There is the penitent ex-fiancé (Piers Hunt), trying to be the hero saving Ersilia from herself. There is the vivacious, canny journalist (Victoria Hamnett), twisting Ersilia into a character in her scandalous soap-opera story. There is the angry ex-employer (Sam Adamson), willing her to become meek and mild to avoid further damage to his reputation. Even the novelist sees her as little more than the protagonist in his next novel.
Her refusal to accept this relentless pigeon-holing leads her to question her identity and, ultimately, her very existence. “You’re trying to dress me in someone else’s clothes”, she cries. “Perhaps there isn’t even anybody to dress.”
Rattigan’s Ersilia improves as the action progresses. As a timid, ashamed housemaid, she is somewhat wooden, but as her disillusionment grows, her anguish and despair are thoroughly convincing. There is fine work from Cooke as Lewis, capturing a perfect, wandering curiosity. Elsewhere, Hamnett finds a believable harshness as the journalist and Hunt delivers a suitably pompous performance as Frank Last, Ersilia’s philandering former lover.
Athough Colyer’s translation is a little heavy-handed at times, it manages to isolate the piece’s key themes with commendable efficiency. One is forces to consider the multi-faceted nature of human identity and to reflect upon the roles that we all allow ourselves to be cast in, all of which was very much Pirandello’s – and Colyer’s, one imagines – intention. It is sobering, challenging stuff.
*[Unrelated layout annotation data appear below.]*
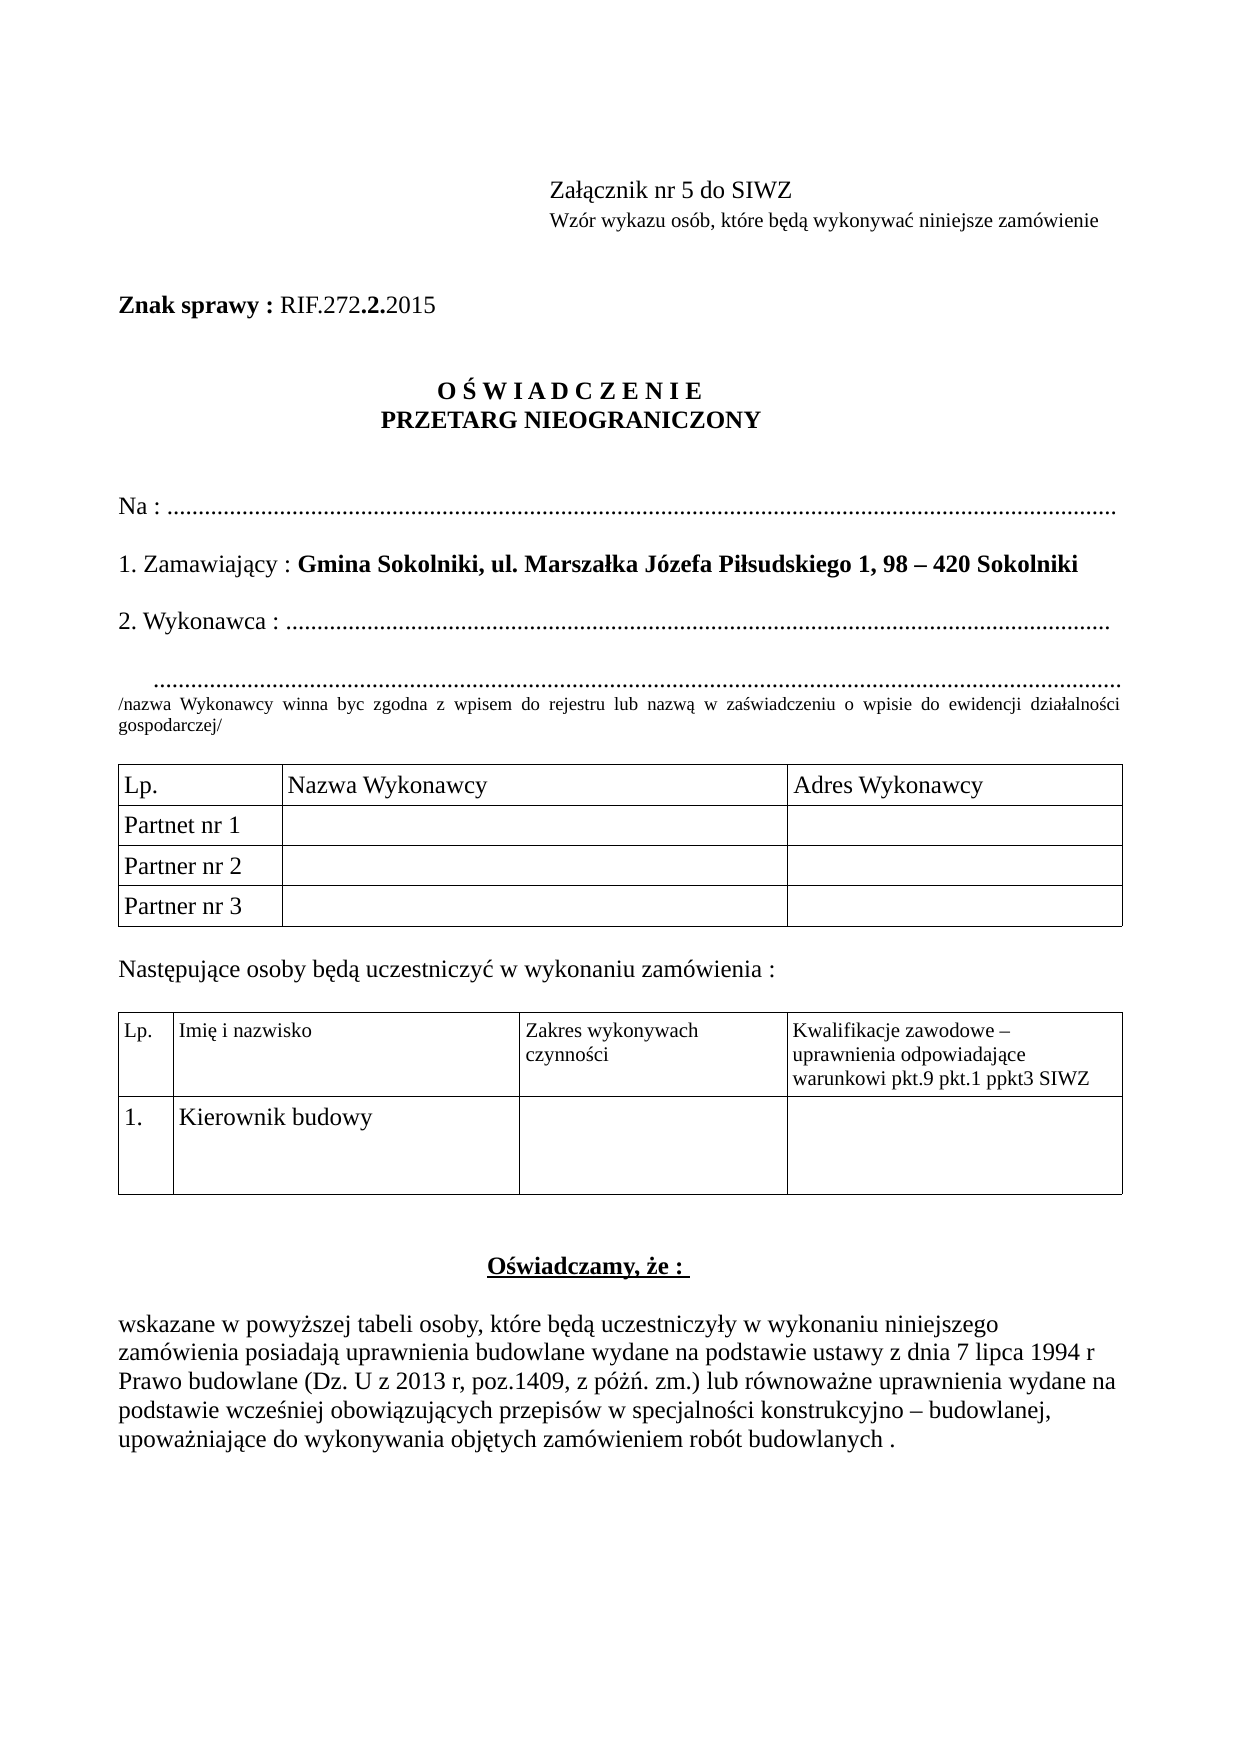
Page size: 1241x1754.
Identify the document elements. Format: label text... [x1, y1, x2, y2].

table_cell [283, 846, 787, 885]
table_header Kwalifikacje zawodowe – uprawnienia odpowiadające warunkowi pkt.9 pkt.1 ppkt3 SIWZ [788, 1013, 1122, 1096]
table_cell Partner nr 3 [119, 886, 282, 926]
table_header Lp. [119, 1013, 173, 1096]
table_cell [788, 1097, 1122, 1193]
table_cell Partner nr 2 [119, 846, 282, 885]
table_header Imię i nazwisko [174, 1013, 519, 1096]
text ........................................................................................................................................................... /nazwa Wykonawcy winna byc zgodna z wpisem do rejestru lub nazwą w zaświadczeniu o wpisie do ewidencji działalności gospodarczej/ [118, 664, 1122, 736]
text Na : ........................................................................................................................................................ [118, 491, 1122, 520]
text PRZETARG NIEOGRANICZONY [118, 405, 1122, 434]
table_cell [788, 846, 1122, 885]
table_header Zakres wykonywach czynności [520, 1013, 787, 1096]
text Następujące osoby będą uczestniczyć w wykonaniu zamówienia : [118, 954, 1122, 983]
text Znak sprawy : RIF.272.2.2015 [118, 290, 1122, 319]
table_cell Kierownik budowy [174, 1097, 519, 1193]
text Załącznik nr 5 do SIWZ [118, 175, 1122, 204]
text Oświadczamy, że : [118, 1251, 1122, 1280]
text 1. Zamawiający : Gmina Sokolniki, ul. Marszałka Józefa Piłsudskiego 1, 98 – 420 Sokolniki [118, 549, 1122, 577]
text Wzór wykazu osób, które będą wykonywać niniejsze zamówienie [118, 204, 1122, 232]
table_cell [283, 806, 787, 845]
table_header Adres Wykonawcy [788, 765, 1122, 805]
table_cell [520, 1097, 787, 1193]
table_cell Partnet nr 1 [119, 806, 282, 845]
table_header Lp. [119, 765, 282, 805]
table_cell [788, 886, 1122, 926]
table_header Nazwa Wykonawcy [283, 765, 787, 805]
text wskazane w powyższej tabeli osoby, które będą uczestniczyły w wykonaniu niniejszego zamówienia posiadają uprawnienia budowlane wydane na podstawie ustawy z dnia 7 lipca 1994 r Prawo budowlane (Dz. U z 2013 r, poz.1409, z póżń. zm.) lub równoważne uprawnienia wydane na podstawie wcześniej obowiązujących przepisów w specjalności konstrukcyjno – budowlanej, upoważniające do wykonywania objętych zamówieniem robót budowlanych . [118, 1309, 1122, 1452]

Zuric directs with calculated precision, but the interaction on stage rarely feels artificial, and Sarah June Mills’ set – a drab, poorly furnished box of a room with stained walls and grotty windows – lends the piece an appropriate air of decay and despair.
At just 70 minutes long, without an interval, Naked is a relatively brief production for the amount of thought-provoking material it contains. It is a bitesize philosophy lecture, a little pedestrian at times, but delivered with confidence and competence.